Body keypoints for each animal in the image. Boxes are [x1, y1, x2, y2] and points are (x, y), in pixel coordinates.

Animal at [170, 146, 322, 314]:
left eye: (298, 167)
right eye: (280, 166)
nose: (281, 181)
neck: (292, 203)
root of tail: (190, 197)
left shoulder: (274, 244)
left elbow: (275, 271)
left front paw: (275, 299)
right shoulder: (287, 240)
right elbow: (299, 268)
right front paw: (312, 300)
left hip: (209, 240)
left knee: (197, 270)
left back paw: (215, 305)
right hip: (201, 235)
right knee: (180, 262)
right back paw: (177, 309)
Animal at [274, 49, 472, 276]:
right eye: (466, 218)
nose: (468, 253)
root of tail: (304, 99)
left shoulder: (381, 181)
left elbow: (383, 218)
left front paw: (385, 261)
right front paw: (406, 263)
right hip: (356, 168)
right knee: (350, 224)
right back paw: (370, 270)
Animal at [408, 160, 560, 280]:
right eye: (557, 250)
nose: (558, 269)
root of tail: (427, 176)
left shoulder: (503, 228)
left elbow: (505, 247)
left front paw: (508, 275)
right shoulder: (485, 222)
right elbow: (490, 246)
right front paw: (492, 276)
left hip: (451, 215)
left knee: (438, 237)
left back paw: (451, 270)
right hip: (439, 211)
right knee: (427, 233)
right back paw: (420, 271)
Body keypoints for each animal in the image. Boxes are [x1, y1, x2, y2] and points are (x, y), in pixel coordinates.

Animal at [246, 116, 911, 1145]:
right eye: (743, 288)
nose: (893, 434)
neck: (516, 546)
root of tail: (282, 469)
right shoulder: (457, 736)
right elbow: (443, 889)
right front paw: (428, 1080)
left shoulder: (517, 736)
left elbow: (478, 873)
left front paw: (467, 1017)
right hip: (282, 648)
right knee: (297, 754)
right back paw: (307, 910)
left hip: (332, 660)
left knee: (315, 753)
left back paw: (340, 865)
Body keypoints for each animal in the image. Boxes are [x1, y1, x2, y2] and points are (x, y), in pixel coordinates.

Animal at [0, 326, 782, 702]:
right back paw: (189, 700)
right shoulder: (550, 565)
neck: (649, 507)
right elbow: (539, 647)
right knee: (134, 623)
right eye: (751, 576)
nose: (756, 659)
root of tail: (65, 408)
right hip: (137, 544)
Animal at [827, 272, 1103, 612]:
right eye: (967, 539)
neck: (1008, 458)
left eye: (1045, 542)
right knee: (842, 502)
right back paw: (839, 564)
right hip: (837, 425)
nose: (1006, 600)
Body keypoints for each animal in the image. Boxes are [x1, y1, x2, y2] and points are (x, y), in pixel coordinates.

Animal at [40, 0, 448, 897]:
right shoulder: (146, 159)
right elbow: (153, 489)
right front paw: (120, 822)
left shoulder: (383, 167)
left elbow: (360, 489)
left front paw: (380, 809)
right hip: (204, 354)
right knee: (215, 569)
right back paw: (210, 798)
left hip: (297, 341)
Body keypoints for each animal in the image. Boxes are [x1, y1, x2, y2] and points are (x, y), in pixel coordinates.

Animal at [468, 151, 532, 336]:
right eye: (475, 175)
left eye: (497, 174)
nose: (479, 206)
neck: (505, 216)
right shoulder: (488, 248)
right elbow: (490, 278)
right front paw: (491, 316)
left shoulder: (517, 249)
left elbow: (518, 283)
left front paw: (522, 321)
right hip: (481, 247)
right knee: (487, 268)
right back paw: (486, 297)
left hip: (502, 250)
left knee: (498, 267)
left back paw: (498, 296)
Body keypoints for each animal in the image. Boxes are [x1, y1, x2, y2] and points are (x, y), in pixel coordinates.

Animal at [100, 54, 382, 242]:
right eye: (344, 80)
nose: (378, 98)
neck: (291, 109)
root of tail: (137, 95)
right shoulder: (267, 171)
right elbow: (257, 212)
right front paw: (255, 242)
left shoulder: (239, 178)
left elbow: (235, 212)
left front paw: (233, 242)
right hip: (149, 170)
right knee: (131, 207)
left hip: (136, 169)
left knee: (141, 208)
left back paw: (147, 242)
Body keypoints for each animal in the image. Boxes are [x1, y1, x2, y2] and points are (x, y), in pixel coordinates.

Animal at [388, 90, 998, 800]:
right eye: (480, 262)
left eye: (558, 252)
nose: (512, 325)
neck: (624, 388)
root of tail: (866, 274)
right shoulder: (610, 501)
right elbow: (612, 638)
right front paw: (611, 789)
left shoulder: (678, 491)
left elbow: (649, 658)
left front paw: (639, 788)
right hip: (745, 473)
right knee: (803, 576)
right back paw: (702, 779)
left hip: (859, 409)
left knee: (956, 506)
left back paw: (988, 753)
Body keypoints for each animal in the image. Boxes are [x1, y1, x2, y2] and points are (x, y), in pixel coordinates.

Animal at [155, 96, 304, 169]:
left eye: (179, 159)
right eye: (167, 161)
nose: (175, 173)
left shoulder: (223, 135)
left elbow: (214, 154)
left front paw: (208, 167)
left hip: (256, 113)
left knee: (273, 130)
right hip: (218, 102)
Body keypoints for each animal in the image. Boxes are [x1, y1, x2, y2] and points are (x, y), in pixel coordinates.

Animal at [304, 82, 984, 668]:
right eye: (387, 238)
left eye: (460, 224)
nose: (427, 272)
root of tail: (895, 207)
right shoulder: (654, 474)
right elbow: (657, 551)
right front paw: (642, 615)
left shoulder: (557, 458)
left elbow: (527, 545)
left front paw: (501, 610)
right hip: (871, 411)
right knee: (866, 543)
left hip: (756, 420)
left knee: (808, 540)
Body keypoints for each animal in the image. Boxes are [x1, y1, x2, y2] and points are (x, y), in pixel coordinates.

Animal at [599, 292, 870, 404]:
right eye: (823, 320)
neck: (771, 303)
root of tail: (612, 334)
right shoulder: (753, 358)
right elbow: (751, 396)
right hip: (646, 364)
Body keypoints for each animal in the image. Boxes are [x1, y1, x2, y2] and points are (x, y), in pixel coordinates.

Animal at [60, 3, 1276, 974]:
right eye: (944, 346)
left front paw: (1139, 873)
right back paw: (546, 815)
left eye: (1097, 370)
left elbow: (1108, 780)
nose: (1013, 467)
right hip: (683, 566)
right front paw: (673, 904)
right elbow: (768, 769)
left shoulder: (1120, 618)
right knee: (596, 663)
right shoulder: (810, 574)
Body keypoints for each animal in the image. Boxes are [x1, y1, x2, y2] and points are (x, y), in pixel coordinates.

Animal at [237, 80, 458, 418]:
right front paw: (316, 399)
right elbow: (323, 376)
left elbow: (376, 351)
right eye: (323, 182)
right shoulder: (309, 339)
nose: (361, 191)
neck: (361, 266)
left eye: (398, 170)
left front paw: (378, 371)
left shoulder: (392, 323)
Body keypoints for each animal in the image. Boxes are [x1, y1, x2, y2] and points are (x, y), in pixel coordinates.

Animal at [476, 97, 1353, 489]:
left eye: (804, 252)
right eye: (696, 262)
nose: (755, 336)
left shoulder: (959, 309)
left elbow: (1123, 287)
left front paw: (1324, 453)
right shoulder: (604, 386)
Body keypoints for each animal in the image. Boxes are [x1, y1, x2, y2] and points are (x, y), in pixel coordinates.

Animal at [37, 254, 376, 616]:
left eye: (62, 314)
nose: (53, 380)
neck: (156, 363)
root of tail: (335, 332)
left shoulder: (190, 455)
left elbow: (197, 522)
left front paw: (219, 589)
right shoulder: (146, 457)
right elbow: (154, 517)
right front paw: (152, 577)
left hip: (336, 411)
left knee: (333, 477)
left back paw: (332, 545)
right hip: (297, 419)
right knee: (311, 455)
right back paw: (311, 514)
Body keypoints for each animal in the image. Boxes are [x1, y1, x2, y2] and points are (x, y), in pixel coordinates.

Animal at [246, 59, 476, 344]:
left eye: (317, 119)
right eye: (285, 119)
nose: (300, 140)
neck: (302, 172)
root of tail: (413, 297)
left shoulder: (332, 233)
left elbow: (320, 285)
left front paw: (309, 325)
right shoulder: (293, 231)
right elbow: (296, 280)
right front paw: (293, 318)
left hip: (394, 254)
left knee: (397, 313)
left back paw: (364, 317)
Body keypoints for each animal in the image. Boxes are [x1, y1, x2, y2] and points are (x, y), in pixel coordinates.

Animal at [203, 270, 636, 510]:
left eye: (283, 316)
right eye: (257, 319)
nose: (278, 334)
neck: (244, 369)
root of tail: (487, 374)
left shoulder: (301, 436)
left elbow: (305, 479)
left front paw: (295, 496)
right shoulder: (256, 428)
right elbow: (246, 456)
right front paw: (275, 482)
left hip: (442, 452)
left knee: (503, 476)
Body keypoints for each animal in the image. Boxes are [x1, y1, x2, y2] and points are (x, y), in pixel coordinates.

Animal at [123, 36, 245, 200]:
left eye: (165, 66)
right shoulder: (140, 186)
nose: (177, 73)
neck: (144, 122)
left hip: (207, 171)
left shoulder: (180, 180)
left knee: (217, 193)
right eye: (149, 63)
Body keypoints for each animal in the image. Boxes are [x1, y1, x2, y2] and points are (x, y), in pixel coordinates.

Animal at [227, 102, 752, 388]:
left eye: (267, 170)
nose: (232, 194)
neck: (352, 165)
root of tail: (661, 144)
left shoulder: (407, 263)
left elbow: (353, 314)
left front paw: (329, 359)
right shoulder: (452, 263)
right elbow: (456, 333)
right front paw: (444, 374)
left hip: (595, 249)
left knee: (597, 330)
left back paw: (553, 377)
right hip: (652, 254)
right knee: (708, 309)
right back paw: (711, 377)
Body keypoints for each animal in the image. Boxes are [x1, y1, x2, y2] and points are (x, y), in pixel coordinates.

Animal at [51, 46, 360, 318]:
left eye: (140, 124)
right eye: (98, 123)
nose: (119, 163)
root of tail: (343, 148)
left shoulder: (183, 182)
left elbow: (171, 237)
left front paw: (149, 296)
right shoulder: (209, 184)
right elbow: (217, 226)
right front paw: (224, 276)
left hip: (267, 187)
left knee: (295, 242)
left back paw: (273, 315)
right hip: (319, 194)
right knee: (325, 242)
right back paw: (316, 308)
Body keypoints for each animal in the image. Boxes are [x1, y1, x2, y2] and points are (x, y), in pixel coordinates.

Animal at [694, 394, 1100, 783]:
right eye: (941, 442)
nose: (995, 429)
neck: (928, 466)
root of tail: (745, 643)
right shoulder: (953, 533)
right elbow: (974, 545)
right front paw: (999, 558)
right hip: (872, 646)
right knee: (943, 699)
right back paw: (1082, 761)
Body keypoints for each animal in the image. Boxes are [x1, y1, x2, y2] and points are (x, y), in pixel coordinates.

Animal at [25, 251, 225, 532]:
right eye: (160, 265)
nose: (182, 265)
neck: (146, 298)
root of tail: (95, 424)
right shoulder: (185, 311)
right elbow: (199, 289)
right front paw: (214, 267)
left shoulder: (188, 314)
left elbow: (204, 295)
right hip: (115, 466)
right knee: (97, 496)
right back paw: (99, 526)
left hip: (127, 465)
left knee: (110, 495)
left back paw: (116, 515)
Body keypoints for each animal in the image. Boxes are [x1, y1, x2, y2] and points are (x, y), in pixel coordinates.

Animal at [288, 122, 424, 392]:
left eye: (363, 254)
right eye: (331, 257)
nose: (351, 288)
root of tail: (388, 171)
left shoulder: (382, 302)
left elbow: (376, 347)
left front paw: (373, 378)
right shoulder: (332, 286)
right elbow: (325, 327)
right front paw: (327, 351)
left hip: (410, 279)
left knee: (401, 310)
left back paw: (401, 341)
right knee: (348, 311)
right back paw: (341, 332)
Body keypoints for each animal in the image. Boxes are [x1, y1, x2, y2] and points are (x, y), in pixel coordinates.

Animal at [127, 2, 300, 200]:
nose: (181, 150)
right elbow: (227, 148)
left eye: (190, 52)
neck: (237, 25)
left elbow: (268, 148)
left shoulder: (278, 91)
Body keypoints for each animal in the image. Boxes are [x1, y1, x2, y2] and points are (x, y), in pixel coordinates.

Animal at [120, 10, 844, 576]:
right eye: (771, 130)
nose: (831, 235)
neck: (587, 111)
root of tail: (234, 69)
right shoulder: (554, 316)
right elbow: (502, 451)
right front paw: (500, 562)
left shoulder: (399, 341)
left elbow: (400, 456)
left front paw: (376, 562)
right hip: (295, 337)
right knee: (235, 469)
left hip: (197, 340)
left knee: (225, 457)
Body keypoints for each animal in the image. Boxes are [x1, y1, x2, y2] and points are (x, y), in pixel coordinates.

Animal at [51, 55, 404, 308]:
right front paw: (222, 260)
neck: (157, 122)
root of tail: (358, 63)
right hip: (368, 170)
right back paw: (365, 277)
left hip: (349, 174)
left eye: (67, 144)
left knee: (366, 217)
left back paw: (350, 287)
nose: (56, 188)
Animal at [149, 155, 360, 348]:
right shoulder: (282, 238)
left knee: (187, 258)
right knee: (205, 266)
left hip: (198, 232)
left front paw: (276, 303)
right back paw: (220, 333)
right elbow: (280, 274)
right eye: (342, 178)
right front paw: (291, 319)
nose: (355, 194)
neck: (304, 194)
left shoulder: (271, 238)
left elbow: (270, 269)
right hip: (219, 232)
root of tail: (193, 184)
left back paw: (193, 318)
========
▶ **Work order**
Please make an exact copy of the lines above from the line with "left back paw: (340, 865)" through the line with "nose: (512, 325)", both ends included.

▶ **Written answer**
left back paw: (340, 865)
Body keypoints for each animal in the image. Boxes are [x1, y1, x2, y2] and points are (x, y), in pixel coordinates.

Animal at [0, 326, 782, 702]:
right back paw: (189, 700)
right shoulder: (550, 565)
neck: (649, 507)
right elbow: (539, 647)
right knee: (134, 623)
right eye: (751, 576)
nose: (756, 659)
root of tail: (65, 408)
right hip: (137, 544)
Animal at [827, 272, 1103, 612]:
right eye: (967, 539)
neck: (1008, 458)
left eye: (1045, 542)
right knee: (842, 502)
right back paw: (839, 564)
right hip: (837, 425)
nose: (1006, 600)
Body keypoints for each animal in the image. Boxes are [x1, y1, x2, y2] and points are (x, y), in pixel coordinates.

Animal at [40, 0, 448, 897]:
right shoulder: (146, 159)
right elbow: (153, 489)
right front paw: (120, 822)
left shoulder: (383, 167)
left elbow: (360, 489)
left front paw: (380, 809)
right hip: (204, 354)
right knee: (215, 569)
right back paw: (210, 798)
left hip: (297, 341)
Body keypoints for each animal in the image. Boxes are [x1, y1, x2, y2] and points are (x, y), in pixel coordinates.

Animal at [468, 151, 532, 336]:
right eye: (475, 175)
left eye: (497, 174)
nose: (479, 206)
neck: (505, 216)
right shoulder: (488, 248)
right elbow: (490, 278)
right front paw: (491, 316)
left shoulder: (517, 249)
left elbow: (518, 283)
left front paw: (522, 321)
right hip: (481, 247)
right knee: (487, 268)
right back paw: (486, 297)
left hip: (502, 250)
left knee: (498, 267)
left back paw: (498, 296)
Body keypoints for each animal in the image. Boxes are [x1, y1, x2, y2] and points are (x, y), in pixel coordinates.

Animal at [100, 54, 382, 242]:
right eye: (344, 80)
nose: (378, 98)
neck: (291, 109)
root of tail: (137, 95)
right shoulder: (267, 171)
right elbow: (257, 212)
right front paw: (255, 242)
left shoulder: (239, 178)
left elbow: (235, 212)
left front paw: (233, 242)
right hip: (149, 170)
right knee: (131, 207)
left hip: (136, 169)
left knee: (141, 208)
left back paw: (147, 242)
Body keypoints for each animal in the image. Boxes are [x1, y1, x2, y2] and points are (x, y), in pixel coordinates.

Animal at [388, 90, 998, 800]:
right eye: (480, 262)
left eye: (558, 252)
nose: (512, 325)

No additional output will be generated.